Si Lady Diana demeure une figure emblématique de son époque, on peut en dire tout autant de son ancêtre Georgiana, la Duchesse du Devonshire, aussi adulée par la population que malheureuse dans sa vie affective. S'appuyant sur la biographie de la duchesse écrite par Amanda Foreman, le jeune réalisateur Saul Dibb retransmet à l'écran le portrait fascinant d'une femme victime de son époque, de ses moeurs et de ses conventions. Emprisonnée dans un mariage sans amour ni affection avec le Duc de Devonshire, Georgiana devra composer avec son devoir d'épouse, les infidélités et la froideur de son époux, un ménage à trois, la pression de sa vie publique et son idylle impossible avec Charles Grey. Outre la comparaison tentante avec la vie de son arrière-arrière-arrière-petite-nièce Lady Di, l'histoire de la Duchesse du Devonshire fait écho à une autre grande figure féminine controversée de l'époque, celle de la dernière reine de France Marie-Antoinette. Toutes deux délaissées par leurs époux respectifs, elles partagent un certain goût pour les jeux d'argents et les soirées mondaines, et la question d'engendrer un héritier mâle était devenue obsessionnelle chez les deux femmes. Mais alors que Sofia Coppola avait fait de son Marie-Antoinette un film biographique décalé à la mise en scène pop et glamour, Saul Dibb lui a pris, au contraire, le parti d'une réalisation très classique. Néanmoins, grâce à la maîtrise de ses plans, et au scénario qui n'aura de cesse d'amener son spectateur dans un ascenseur émotionnel, The Duchess évite le piège du film-documentaire, malgré son académisme.
Appuyé par une distribution de renom, le long-métrage a déniché pour son rôle titre une grande habituée des films d'époques romantiques et des corsets serrés. Keira Knightley apporte toute la vivacité, l'élégance et le charisme indispensable pour redonner vie à cette Duchesse, égérie de son époque et du parti libéral britannique, les Whigs.
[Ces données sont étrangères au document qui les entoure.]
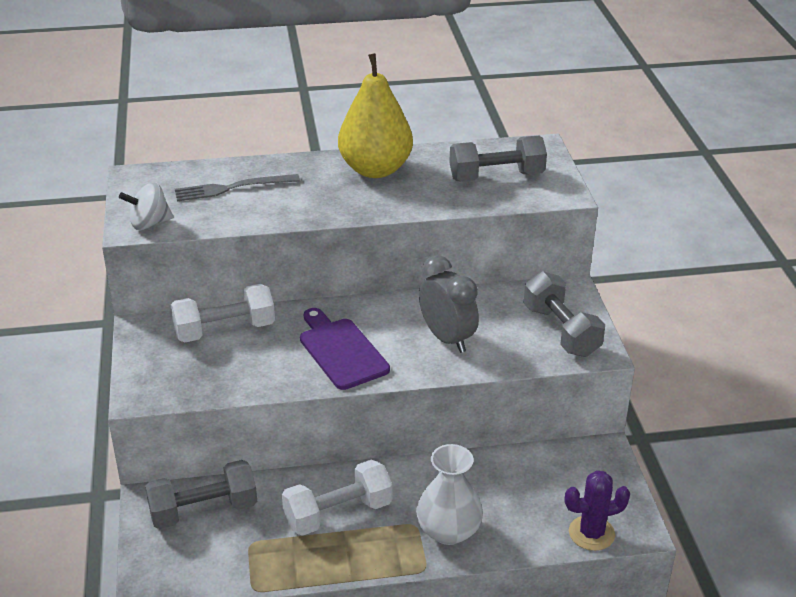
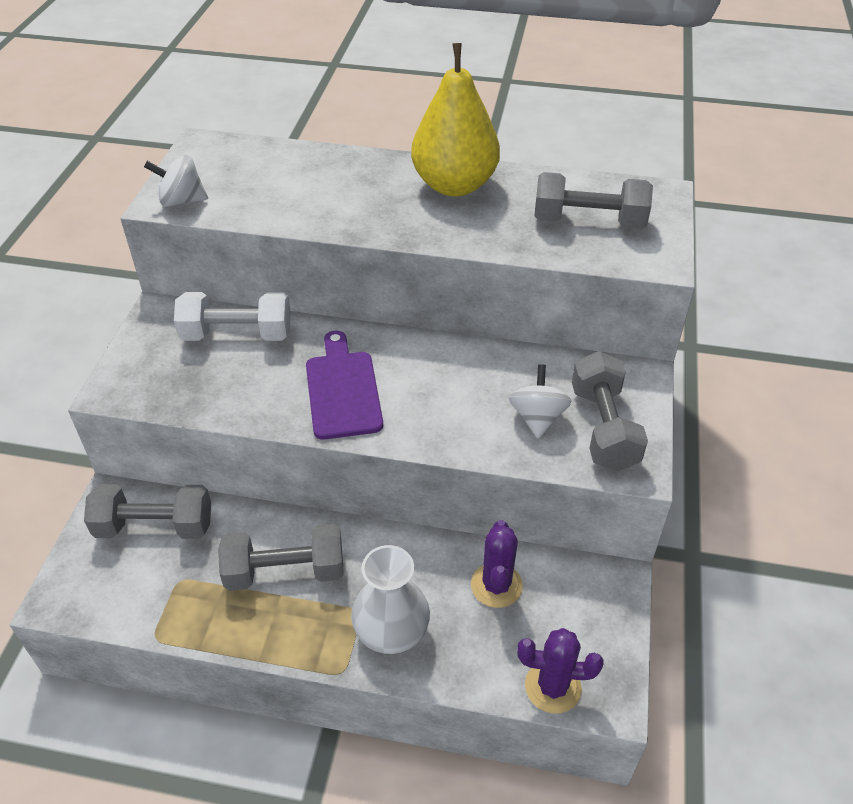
camera: 20 degrees right, 10 degrees up
(232, 188) = (289, 177): grey fork -> none
(338, 513) = (285, 572): white dumbbell -> grey dumbbell
(447, 338) = (466, 404): grey clock -> none
(507, 335) = (537, 418): none -> white spinning top
(514, 478) = (496, 585): none -> purple cactus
Dommage d'ailleurs que The Duchess ne fasse qu'effleurer l'implication politique de cette femme intelligente, influente et résolument moderne. Tout comme son amour du jeu d'ailleurs, qui l'amena au surendettement à la fin de sa vie, un fait pourtant à peine abordé ici. Le personnage aurait gagné en nuance, édulcorant cette idée de la femme trop parfaite, bien que très attachante, qui se contente d'essuyer les épreuves et les affronts dont l'inflige son mari. Flegmatique, misogyne et odieux, Ralph Fiennes est parfait dans la peau de ce riche aristocrate britannique parfaitement haïssable, mais qui dévoile néanmoins une grande complexité, tant on le sent lui même embrigadé par les contraintes, les codes et le comportement à adopter imposé par son rang.
Les autres atouts majeurs du film sont assurément la panoplie de costumes somptueux (récompensé à juste titre par un Oscar), les décors naturels des plus beaux domaines britanniques, une photographie soignée ou encore la musique violoneuse de Rachel Portman. Artistiquement parlant, on ne peut donc qu'applaudir cette retranscription historique minutieuse, que le récit va parfaire en évoquant avec justesse les coutumes, les usages et la piètre condition de la femme, même dans les hautes sphères de la société. Georgiana, la Duchesse du Devonshire, en est l'un des meilleurs exemples de l'Histoire, à travers une existence faîte de sacrifices, où la naïveté de la jeunesse et ses illusions laissent peu à peu place à la résignation. Émouvant, prenant voire poignant, The Duchess lui rend amplement justice, ainsi qu'à toutes les femmes qui ont jadis défendu leur liberté.